O dia foi árduo e chegaram em casa após horas no ônibus, em meio a pessoas que veem todos os dias e ouvem suas vozes e reclamações sobre a vida, todos os dias, das semanas que pareciam iguais. Um rol de eventos levou os dois a morarem juntos, após a separação com as últimas mulheres. São amigos desde moleques. José César assiste ao Jornal Nacional jogando League of Legends, enquanto Marcos malha um treino que aprendeu no YouTube, uma técnica de presidiários que dispensa tudo exceto o próprio corpo e cadeiras. No dia seguinte acordarão às 5:15. O tempo deles é mínimo para fazer o que gostam. Fora do trabalho e do trânsito, não há muito tempo. Simplesmente fazem as coisas, sem planejamento, sem gerenciamento. Não há escolha. Passam os fins de semana com suas filhas, ou em churrascos ou noitadas.
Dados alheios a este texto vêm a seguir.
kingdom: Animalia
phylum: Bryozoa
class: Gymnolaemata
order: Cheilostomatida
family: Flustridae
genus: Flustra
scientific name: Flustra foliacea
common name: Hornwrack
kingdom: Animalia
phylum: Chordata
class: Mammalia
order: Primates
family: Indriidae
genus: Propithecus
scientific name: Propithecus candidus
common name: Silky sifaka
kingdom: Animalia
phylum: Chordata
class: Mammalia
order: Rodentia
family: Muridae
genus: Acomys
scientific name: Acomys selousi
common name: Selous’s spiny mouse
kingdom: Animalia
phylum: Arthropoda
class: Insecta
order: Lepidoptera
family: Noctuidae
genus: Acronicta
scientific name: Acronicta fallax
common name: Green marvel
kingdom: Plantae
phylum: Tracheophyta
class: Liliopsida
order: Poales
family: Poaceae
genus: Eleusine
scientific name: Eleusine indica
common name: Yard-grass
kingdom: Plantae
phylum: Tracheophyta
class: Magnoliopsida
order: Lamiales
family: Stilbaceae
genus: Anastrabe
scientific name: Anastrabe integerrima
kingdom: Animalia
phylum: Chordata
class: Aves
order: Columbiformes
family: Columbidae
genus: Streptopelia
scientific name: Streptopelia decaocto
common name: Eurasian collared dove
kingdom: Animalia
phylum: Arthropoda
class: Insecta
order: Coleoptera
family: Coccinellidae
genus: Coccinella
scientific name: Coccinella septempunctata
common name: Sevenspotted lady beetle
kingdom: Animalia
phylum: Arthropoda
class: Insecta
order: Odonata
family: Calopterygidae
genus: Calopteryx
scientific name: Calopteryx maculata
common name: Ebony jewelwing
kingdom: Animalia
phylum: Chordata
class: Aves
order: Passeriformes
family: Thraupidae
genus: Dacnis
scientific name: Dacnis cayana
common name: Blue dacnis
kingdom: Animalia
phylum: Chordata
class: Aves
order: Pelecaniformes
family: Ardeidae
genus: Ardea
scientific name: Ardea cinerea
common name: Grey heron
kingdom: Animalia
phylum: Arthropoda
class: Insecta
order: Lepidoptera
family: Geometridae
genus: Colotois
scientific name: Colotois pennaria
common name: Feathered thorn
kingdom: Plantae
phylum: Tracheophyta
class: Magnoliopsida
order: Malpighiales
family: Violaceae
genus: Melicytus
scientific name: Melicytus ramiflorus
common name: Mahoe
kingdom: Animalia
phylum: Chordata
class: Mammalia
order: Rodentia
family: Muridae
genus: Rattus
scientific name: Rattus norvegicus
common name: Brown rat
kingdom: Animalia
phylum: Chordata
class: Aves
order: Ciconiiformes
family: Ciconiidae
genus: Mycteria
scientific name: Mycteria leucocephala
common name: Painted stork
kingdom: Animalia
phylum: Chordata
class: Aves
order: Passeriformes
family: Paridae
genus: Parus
Marcos Silva gosta de malhar e José César faz cursos extras de TI. Sem obsessão. As vidas se arrastam ou fluem, dependendo do ponto de vista. A vizinhança pode ter seus problemas, pode ter seus bandidos e seus idiotas, seus casais violentos e seus foragidos, mas José César e Marcos Silva pagam pouco no aluguel e não têm muito do que reclamar. Faz calor, mas o ventilador refresca. Ganham bem, em comparação aos vizinhos. Podem comprar presentes para os respectivos filhos. José César agora pode jogar no PC sem ouvir a gritaria das crianças. Marcos Silva está cada vez mais forte e é bastante respeitado no presídio. Os presos abaixam a cabeça para ele. Sua mão é a mais pesada.

A bateria do carro do vizinho arreou e a música se foi. Escutam melhor à tevê: o Jornal Nacional acabou. Começa a propaganda eleitoral. Assim como todas as pessoas que vão com eles nos ônibus todas as manhãs de trabalho, começam a engolir a informação dos partidos e propagandas elaboradas a informar o eleitor. A eleição é daqui a alguns dias. Todos falam de política; José e Marcos têm seus candidatos—irão votar para presidente no candidato antissistema, que disse que irá mudar o país. Para os outros cargos ainda estavam indecisos, até ouvirem de colegas uma sugestão: votar nulo. Era o melhor a se fazer; sentiam raiva daquilo tudo, de toda a corrupção que assolava o país. A televisão mostrava todos os mentirosos. Enquanto assistiam à propaganda eleitoral gratuita, que todos daquele bairro usavam para se informar sobre os candidatos, sentiam uma raiva interna, um ódio no coração descarregado na ideia de corrupção. A corrupção é a culpa de todo o mal do país. A fúria de Marcos Silva o ajuda com as últimas flexões, seu tríceps queimando enquanto bufa e se levanta. O ódio aos políticos está misturado com o prazer de estar em casa após horas no ônibus. A propaganda eleitoral vai passando enquanto eles terminam suas delícias: o time de José César venceu no League of Legends; Marcos Silva come um pratão de arroz com carne. A propaganda eleitoral passou. Foram obrigados a ouvi-la: era o que todos os canais transmitiam. A vizinhança toda assistiu àquela propaganda eleitoral, obrigatória para todos os canais e todas as rádios, e assim reforçaram suas próprias convicções sobre política. Engoliram a informação por obrigação e reforçaram seu ceticismo sobre aquelas pessoas que não prestavam. No final de semana José César e Marcos Silva votarão nulo para vários cargos, mas ajudarão a eleger deputados de uma coligação: foram uma vez a um churrasco do chefe deste vizinho que põe música alta, que se candidatou. Votar em alguém que conheciam lhes pareceu uma boa ideia.

Bruno Laze

Vive numa torre de vidro, na beira de um lago que muda de aparência todos os dias, sob o hipnotismo de nuvens, neblina e luz solar.